In this sense, the City Council seeks that all the services it provides in the municipality are the same regardless of the area or neighborhood in which one resides. Even the activities that are organized for the elderly, such as entertainment, are tried to be taken to Masca and Teno Alto or to neighborhoods closer to both such as El Palmar.
Titsa has a regular transport service to Masca (line 355 that connects the village with Santiago del Teide), but the municipal government considers that it is insufficient and does not respond to the demand of the residents. Nor to the tourist attraction that Masca is in itself, “since it must be focused with twice as many vehicles as it currently has and with characteristics that adapt to this area of the Island in a modern way,” defends González Fortes.
The buses from Titsa do not reach Teno Alto, although the City Council has promised to implement the bus-taxi combination, confirms the president. To alleviate this deficiency, there is a municipal transport service twice a week and it goes to your home. It is paid for entirely through the municipal coffers and is used a little “à la carte”, in coordination with the neighbors to go to the health center, carry out administrative procedures and take advantage of it to make purchases.
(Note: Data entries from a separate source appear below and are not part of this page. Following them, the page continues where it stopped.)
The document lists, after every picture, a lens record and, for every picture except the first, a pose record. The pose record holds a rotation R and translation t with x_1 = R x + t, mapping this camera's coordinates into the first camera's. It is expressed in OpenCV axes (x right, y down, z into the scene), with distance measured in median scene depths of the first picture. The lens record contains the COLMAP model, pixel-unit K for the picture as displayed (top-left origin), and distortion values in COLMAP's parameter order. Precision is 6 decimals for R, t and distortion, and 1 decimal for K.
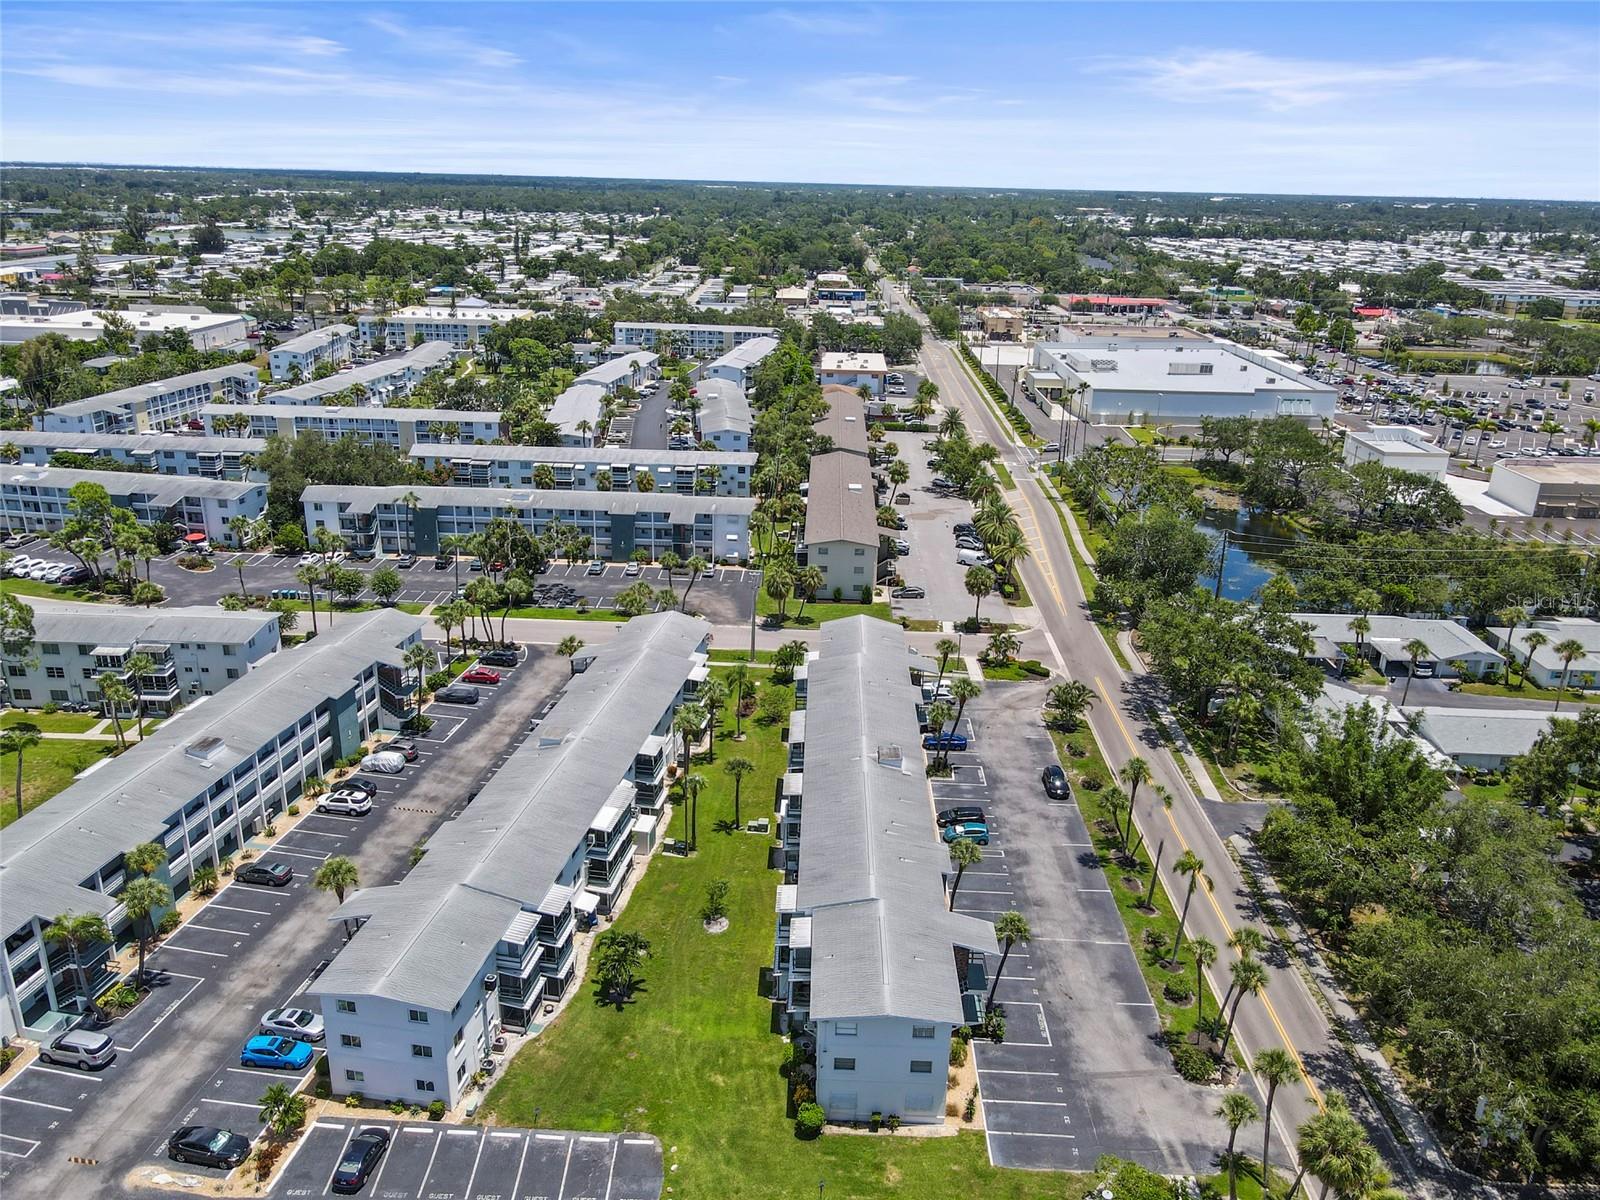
lens RADIAL K [[1184.6, 0, 797.0], [0, 1184.6, 603.8], [0, 0, 1]] dist [-0.009971, 0.047054]
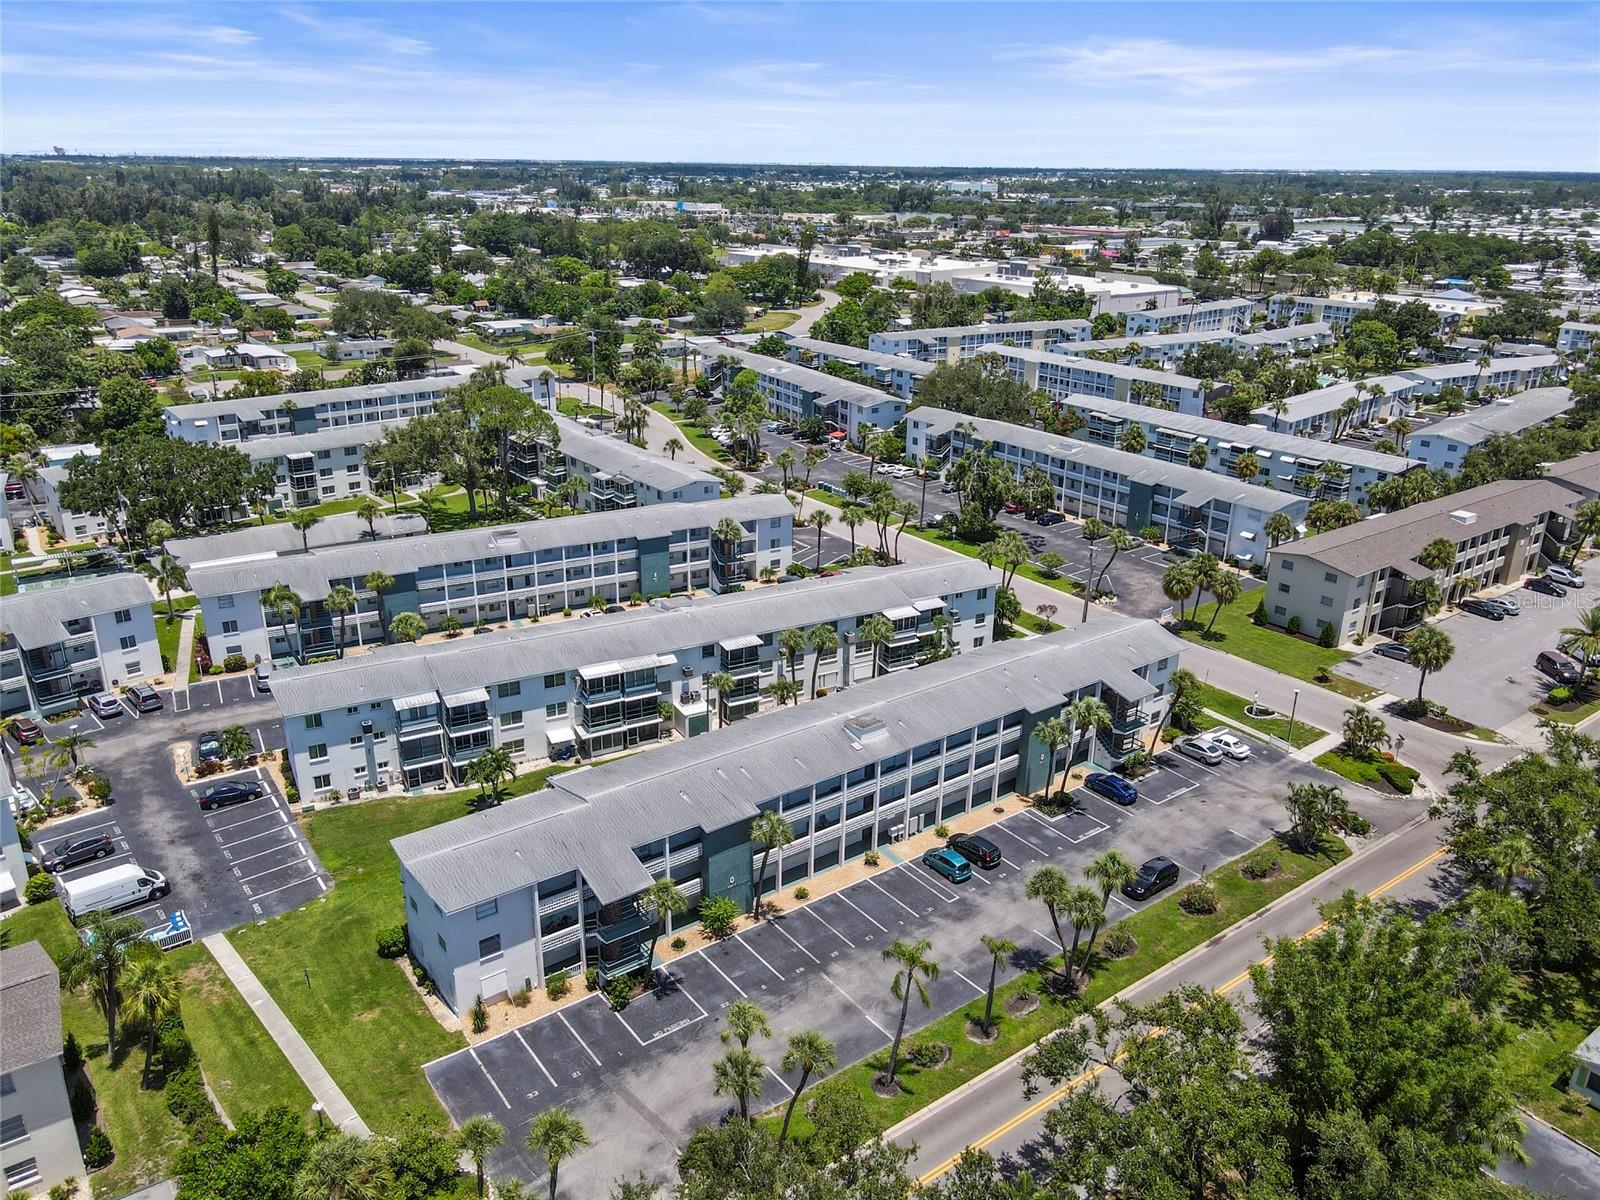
lens RADIAL K [[1184.6, 0, 797.0], [0, 1184.6, 603.8], [0, 0, 1]] dist [-0.009971, 0.047054]
pose [[0.619844, 0.262241, -0.739610, 0.545678], [-0.265618, 0.956988, 0.116710, -0.033799], [0.738404, 0.124112, 0.662839, 0.322215]]
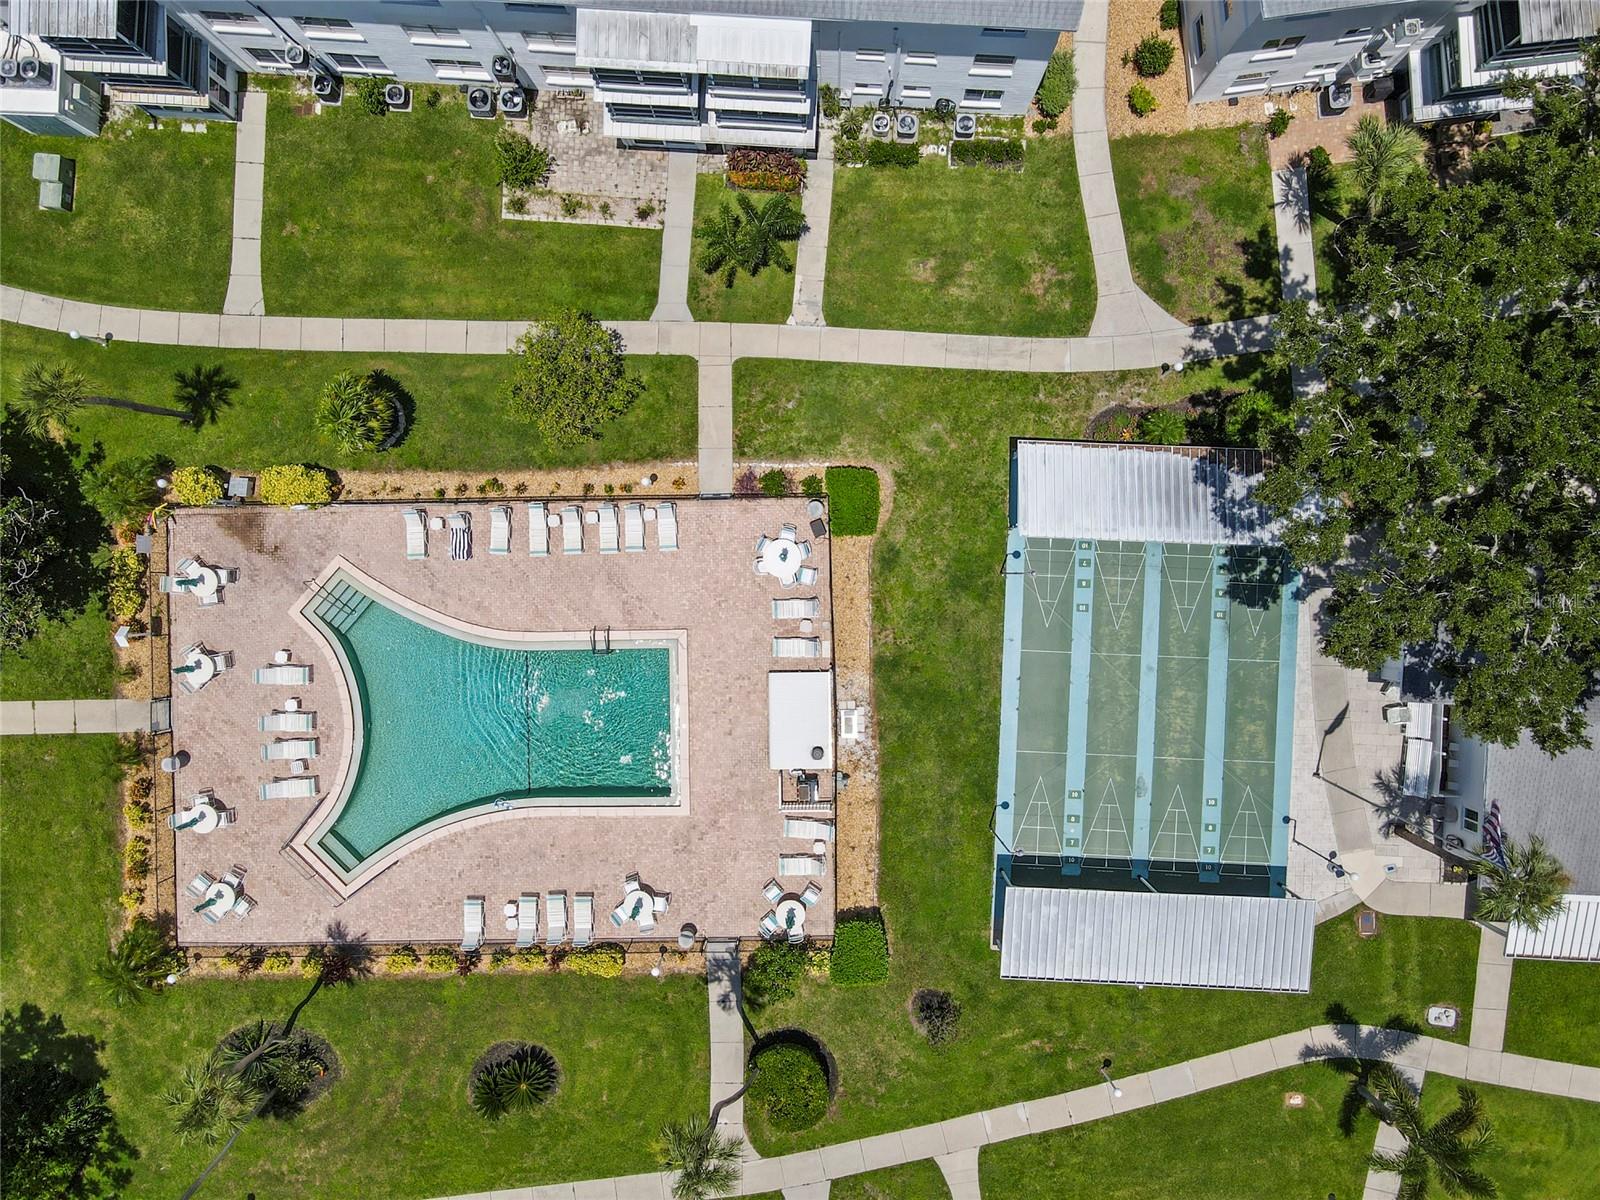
lens RADIAL K [[1184.6, 0, 797.0], [0, 1184.6, 603.8], [0, 0, 1]] dist [-0.009971, 0.047054]
pose [[0.054438, 0.998514, -0.002435, -0.727052], [-0.317187, 0.019605, 0.948160, -0.032720], [0.946799, -0.050843, 0.317783, 0.351115]]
Another of the legs of the table of this debate is the Master Plan for Use and Management (PRUG), that is, what type of growth has been proposed at the urban level for these enclaves. Up to now, the one proposed in this document is very limited and is based only on the recovery of the pockets that are already constituted and that seems clearly insufficient and has exposed much of the building that is outside.
In Teno Alto, where residents regularly reside, changing the PRUG becomes a priority so that there is population growth, it is perpetuated, and it motivates people to settle there. The fact that some more housing can be built has to be, in the opinion of the mayor, focused solely on the residential area, to recover population and stop being the ’emptied Tenerife’. And for that it is essential that there are services, otherwise, “nobody is going to live there,” he remarks.